### Source material

────

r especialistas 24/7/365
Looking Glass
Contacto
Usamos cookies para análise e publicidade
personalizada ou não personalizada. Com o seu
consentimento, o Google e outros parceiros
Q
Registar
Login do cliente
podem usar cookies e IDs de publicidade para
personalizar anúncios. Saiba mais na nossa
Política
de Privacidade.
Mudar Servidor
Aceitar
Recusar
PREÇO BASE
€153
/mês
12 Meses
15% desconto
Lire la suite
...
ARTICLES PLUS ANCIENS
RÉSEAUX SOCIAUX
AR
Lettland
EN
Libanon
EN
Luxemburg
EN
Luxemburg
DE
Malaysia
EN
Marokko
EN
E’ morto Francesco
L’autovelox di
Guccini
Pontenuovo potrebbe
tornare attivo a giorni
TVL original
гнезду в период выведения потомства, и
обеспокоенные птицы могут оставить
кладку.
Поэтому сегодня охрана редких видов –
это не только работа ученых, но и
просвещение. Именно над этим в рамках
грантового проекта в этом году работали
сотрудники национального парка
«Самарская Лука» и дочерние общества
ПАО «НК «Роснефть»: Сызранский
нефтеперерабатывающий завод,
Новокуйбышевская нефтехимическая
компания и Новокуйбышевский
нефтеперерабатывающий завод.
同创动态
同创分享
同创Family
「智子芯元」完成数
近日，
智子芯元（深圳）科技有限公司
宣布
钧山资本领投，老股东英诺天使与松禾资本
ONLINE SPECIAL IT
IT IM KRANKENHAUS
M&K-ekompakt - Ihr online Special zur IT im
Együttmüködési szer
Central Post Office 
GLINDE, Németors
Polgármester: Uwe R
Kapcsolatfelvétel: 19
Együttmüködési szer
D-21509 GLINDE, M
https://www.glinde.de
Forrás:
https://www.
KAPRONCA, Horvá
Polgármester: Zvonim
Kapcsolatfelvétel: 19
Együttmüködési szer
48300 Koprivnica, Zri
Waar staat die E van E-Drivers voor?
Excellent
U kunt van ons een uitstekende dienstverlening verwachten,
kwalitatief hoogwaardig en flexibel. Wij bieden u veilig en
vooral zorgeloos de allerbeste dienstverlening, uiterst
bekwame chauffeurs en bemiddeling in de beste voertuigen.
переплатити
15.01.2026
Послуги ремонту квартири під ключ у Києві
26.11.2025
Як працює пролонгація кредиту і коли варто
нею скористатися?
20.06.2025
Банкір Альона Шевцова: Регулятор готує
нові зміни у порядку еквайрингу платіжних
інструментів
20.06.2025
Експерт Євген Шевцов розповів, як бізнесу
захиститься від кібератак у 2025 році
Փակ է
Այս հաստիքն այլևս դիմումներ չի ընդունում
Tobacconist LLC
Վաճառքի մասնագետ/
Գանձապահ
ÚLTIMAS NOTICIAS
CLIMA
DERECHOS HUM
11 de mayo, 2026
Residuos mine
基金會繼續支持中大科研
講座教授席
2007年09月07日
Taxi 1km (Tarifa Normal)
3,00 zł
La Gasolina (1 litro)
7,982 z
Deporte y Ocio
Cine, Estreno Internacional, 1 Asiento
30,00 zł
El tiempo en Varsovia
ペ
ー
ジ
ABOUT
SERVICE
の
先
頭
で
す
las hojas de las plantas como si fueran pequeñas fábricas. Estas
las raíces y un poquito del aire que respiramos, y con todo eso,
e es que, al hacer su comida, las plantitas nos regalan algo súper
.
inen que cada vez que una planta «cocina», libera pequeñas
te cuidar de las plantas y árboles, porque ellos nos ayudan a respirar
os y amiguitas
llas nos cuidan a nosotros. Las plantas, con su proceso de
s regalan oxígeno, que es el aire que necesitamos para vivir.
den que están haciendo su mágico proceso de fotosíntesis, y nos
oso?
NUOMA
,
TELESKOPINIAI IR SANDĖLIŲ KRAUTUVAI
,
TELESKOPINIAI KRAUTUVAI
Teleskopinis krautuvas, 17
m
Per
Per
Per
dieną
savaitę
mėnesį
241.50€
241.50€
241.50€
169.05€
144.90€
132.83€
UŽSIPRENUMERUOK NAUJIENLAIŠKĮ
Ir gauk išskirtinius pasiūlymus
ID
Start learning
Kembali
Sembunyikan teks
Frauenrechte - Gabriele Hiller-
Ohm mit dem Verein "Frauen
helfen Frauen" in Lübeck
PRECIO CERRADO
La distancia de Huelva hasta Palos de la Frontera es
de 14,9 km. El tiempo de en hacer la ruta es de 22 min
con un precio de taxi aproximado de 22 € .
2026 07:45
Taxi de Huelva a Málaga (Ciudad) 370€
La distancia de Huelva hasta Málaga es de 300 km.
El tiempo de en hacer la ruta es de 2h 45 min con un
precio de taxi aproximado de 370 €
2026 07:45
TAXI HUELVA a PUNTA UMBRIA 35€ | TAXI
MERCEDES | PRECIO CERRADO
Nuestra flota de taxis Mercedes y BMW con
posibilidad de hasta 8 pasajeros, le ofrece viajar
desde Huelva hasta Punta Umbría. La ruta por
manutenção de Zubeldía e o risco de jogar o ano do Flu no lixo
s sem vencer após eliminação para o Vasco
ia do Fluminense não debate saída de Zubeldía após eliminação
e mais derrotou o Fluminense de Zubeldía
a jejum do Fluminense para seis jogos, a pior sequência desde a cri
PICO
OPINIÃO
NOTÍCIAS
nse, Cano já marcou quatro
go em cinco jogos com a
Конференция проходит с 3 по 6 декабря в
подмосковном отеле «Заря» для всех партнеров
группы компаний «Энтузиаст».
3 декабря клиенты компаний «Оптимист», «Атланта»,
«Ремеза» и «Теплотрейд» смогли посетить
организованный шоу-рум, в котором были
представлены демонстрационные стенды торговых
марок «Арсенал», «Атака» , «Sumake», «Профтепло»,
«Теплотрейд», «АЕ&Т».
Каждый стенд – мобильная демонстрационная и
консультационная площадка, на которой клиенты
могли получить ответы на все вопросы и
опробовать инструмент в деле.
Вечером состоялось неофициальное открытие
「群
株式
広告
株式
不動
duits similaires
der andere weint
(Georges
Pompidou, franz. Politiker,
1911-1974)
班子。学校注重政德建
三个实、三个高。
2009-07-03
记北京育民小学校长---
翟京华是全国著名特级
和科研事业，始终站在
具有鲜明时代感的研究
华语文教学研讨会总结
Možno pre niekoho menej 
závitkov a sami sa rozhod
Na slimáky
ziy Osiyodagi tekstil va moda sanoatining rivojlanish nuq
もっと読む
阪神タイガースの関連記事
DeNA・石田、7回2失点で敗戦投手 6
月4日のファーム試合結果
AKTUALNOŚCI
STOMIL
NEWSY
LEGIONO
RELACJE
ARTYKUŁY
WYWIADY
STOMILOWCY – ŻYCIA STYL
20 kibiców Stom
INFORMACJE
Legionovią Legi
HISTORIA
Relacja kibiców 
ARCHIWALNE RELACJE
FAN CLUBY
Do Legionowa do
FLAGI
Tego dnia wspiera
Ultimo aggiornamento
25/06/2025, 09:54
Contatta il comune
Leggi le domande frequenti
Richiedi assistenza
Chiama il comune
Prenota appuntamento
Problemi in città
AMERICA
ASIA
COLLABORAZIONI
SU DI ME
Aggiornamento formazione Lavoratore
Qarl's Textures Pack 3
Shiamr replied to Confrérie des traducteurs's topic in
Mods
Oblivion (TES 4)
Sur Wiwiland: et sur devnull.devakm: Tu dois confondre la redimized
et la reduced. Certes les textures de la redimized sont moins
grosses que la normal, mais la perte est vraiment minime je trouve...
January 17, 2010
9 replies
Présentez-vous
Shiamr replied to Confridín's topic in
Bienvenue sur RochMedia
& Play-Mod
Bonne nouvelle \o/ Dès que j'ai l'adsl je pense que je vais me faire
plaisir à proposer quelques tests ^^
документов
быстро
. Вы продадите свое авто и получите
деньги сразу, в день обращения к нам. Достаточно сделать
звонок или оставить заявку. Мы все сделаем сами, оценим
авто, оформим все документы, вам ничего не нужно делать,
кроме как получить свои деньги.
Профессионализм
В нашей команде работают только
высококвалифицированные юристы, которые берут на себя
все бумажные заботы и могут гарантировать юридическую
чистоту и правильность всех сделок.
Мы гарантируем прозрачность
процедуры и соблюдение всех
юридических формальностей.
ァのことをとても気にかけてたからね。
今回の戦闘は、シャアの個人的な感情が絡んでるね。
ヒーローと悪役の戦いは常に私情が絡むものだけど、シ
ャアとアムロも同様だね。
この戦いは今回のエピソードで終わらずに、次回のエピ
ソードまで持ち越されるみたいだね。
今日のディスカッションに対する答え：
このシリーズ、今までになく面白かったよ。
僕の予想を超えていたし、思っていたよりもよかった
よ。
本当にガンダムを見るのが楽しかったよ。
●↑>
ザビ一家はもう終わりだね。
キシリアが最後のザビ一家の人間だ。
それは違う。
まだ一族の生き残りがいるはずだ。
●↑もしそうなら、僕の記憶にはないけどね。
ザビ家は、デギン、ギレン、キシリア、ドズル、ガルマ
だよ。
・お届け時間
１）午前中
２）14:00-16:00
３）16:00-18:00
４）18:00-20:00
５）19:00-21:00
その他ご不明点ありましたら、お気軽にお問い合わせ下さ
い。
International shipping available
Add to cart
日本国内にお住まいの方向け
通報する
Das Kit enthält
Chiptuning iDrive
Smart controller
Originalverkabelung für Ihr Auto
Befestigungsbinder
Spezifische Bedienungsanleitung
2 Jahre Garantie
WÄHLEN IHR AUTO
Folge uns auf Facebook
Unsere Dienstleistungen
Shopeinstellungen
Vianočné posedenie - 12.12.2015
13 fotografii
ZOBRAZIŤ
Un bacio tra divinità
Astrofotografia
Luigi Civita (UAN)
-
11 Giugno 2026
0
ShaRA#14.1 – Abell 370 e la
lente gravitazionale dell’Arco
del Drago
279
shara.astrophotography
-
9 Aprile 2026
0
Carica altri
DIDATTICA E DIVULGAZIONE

────

### What to work on
Retype the records exactly as they appear, from their first line through the line containing "гнезду в период выведения потомства, и", both included.

### Result of this exercise
r especialistas 24/7/365
Looking Glass
Contacto
Usamos cookies para análise e publicidade
personalizada ou não personalizada. Com o seu
consentimento, o Google e outros parceiros
Q
Registar
Login do cliente
podem usar cookies e IDs de publicidade para
personalizar anúncios. Saiba mais na nossa
Política
de Privacidade.
Mudar Servidor
Aceitar
Recusar
PREÇO BASE
€153
/mês
12 Meses
15% desconto
Lire la suite
...
ARTICLES PLUS ANCIENS
RÉSEAUX SOCIAUX
AR
Lettland
EN
Libanon
EN
Luxemburg
EN
Luxemburg
DE
Malaysia
EN
Marokko
EN
E’ morto Francesco
L’autovelox di
Guccini
Pontenuovo potrebbe
tornare attivo a giorni
TVL original
гнезду в период выведения потомства, и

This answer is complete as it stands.